HR3770 — FIREARM Act
Creates a new corrective pathway for licensed firearm dealers to self-report and fix regulatory violations before losing their federal license. The bill would limit enforcement for curable errors, set clear notice and cure periods, add targeted judicial review, and provide a route to reapply for dealers affected by the 2021 ENRE policy. - Licensed dealers and other licensees would be able to self-report violations and receive help from the Attorney General to correct them.
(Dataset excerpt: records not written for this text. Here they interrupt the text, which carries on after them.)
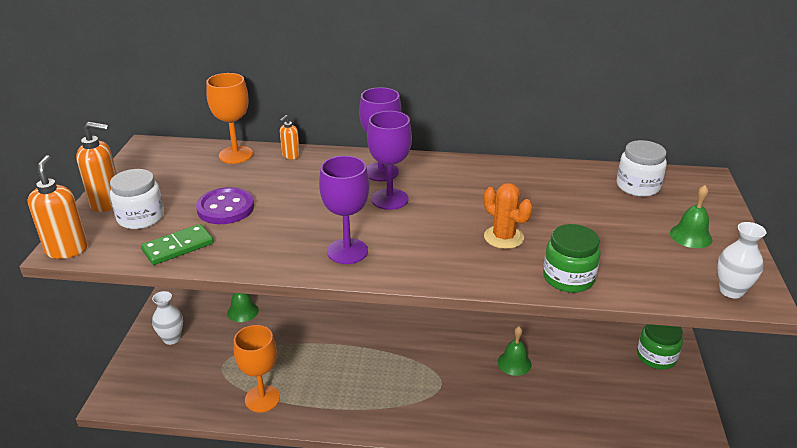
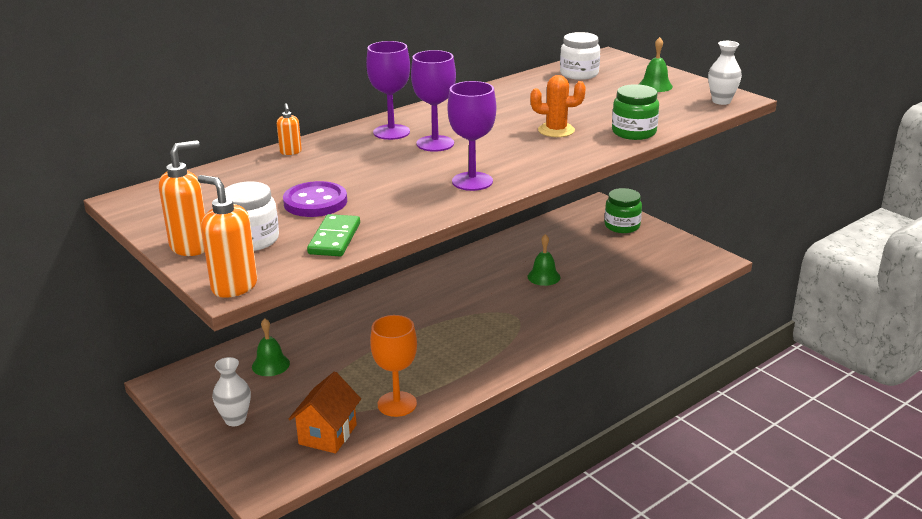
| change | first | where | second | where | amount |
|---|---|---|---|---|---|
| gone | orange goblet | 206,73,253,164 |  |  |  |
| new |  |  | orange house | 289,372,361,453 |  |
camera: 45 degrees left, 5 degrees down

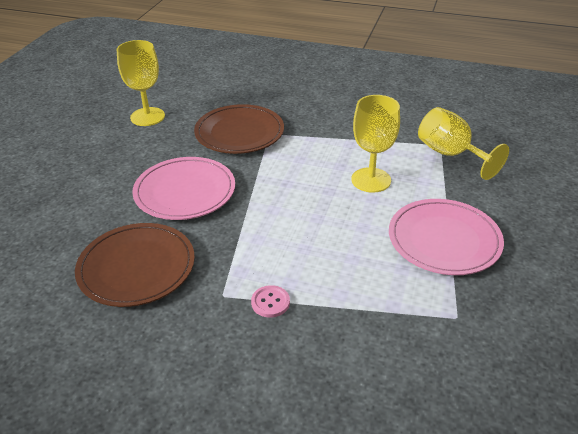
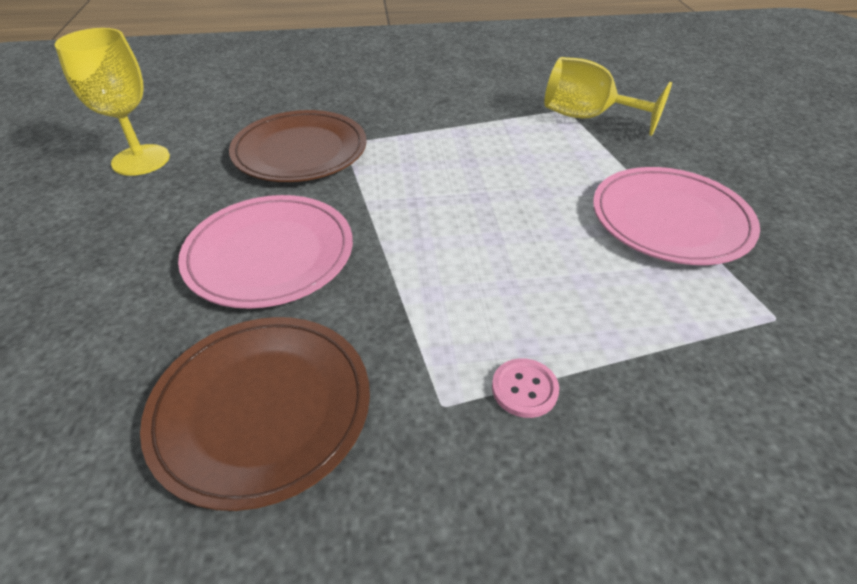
| change | first | where | second | where | amount |
|---|---|---|---|---|---|
| gone | yellow goblet | 351,95,400,193 |  |  |  |
camera: 25 degrees left, 5 degrees up

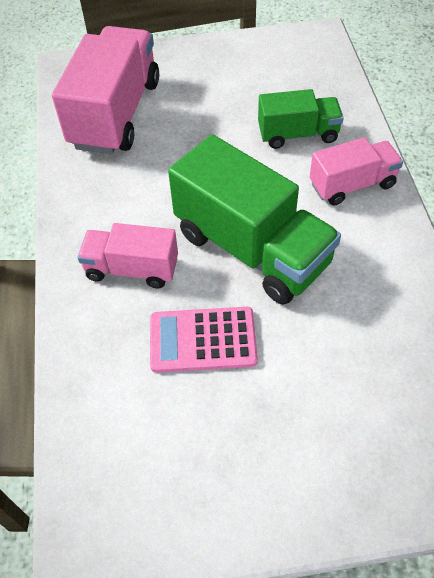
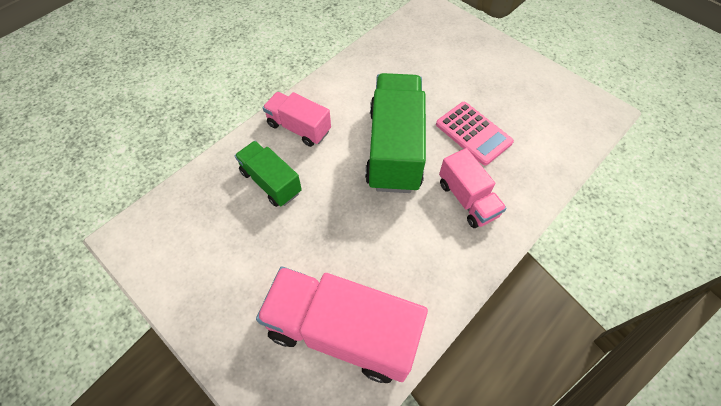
| change | first | where | second | where | amount |
|---|---|---|---|---|---|
| rotated | pink truck | 52,26,159,154 |  | 256,266,428,383 | 45 degrees clockwise |
camera: 130 degrees left, 5 degrees up

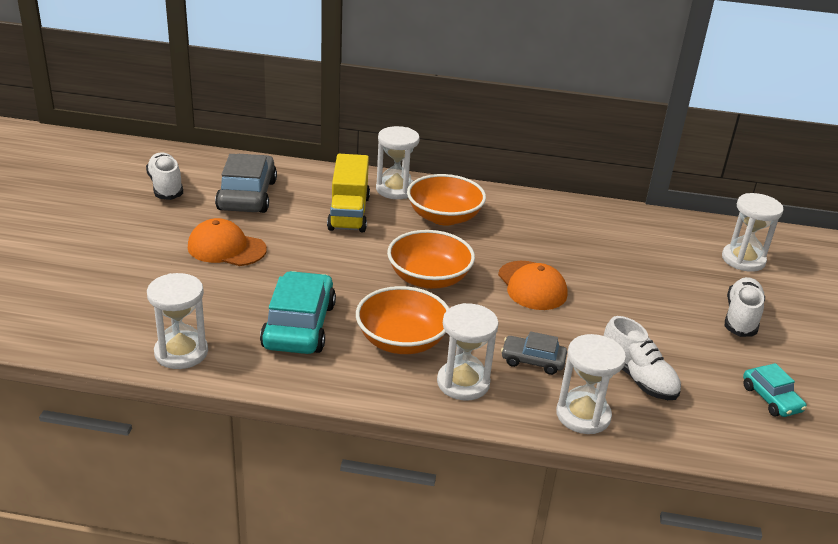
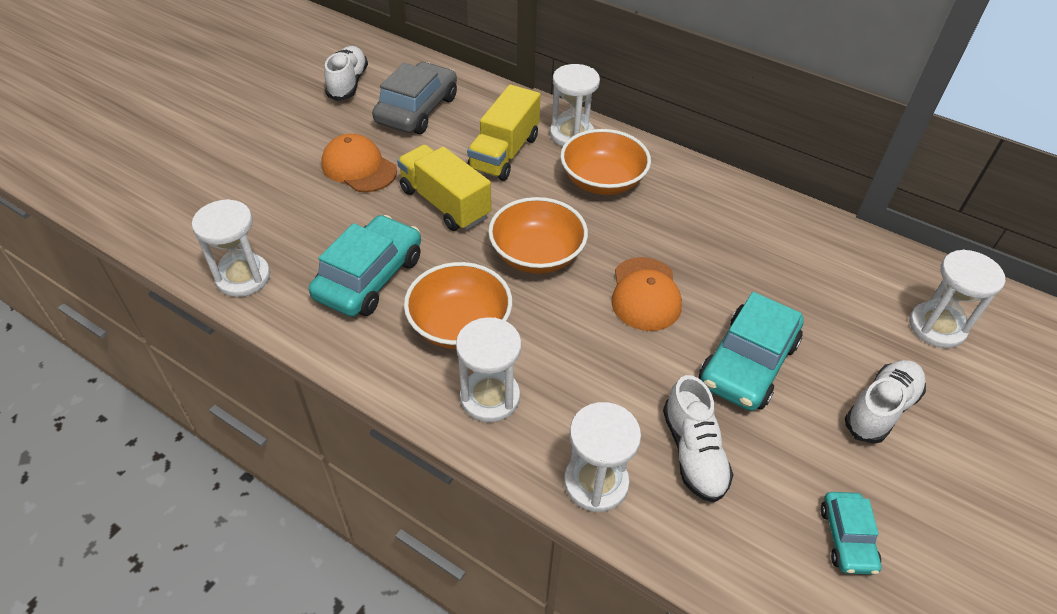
| change | first | where | second | where | amount |
|---|---|---|---|---|---|
| gone | grey car | 501,331,567,375 |  |  |  |
| new |  |  | yellow truck | 397,145,491,231 |  |
| new |  |  | turquoise car | 699,292,804,411 |  |
camera: 25 degrees right, 15 degrees up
Enforcement generally cannot proceed if the violation is corrected within 30 business days, except for transfers to prohibited persons or other uncorrectable violations that create an acute risk of death or serious bodily injury. - The Attorney General would have to give actual notice that includes all evidence, offer compliance training and instructions, and may withhold enforcement while a licensee attempts correction. The AG may deny the correction opportunity if a violation cannot be fixed within the grace period. - License revocations or denials would be eligible for direct review in U.S. district court with a 15 business day filing window and a stay during review. Courts would review de novo and may uphold revocation only if willfulness is proven by a preponderance of the evidence. The bill also lets licensees revoked under the June 23, 2021 ENRE policy seek reapplication if they lack prohibiting convictions and show evidence of compliance and corrective action.
HR1897 — ESA Amendments Act of 2025
This bill would rename the Endangered Species Act and prioritize species recovery by reorganizing how species are listed, how recovery goals are written, and how conservation deals are approved. It would expand state roles, create formal Conservation Benefit Agreements that streamline permits, and add dedicated funding for listings and recovery work.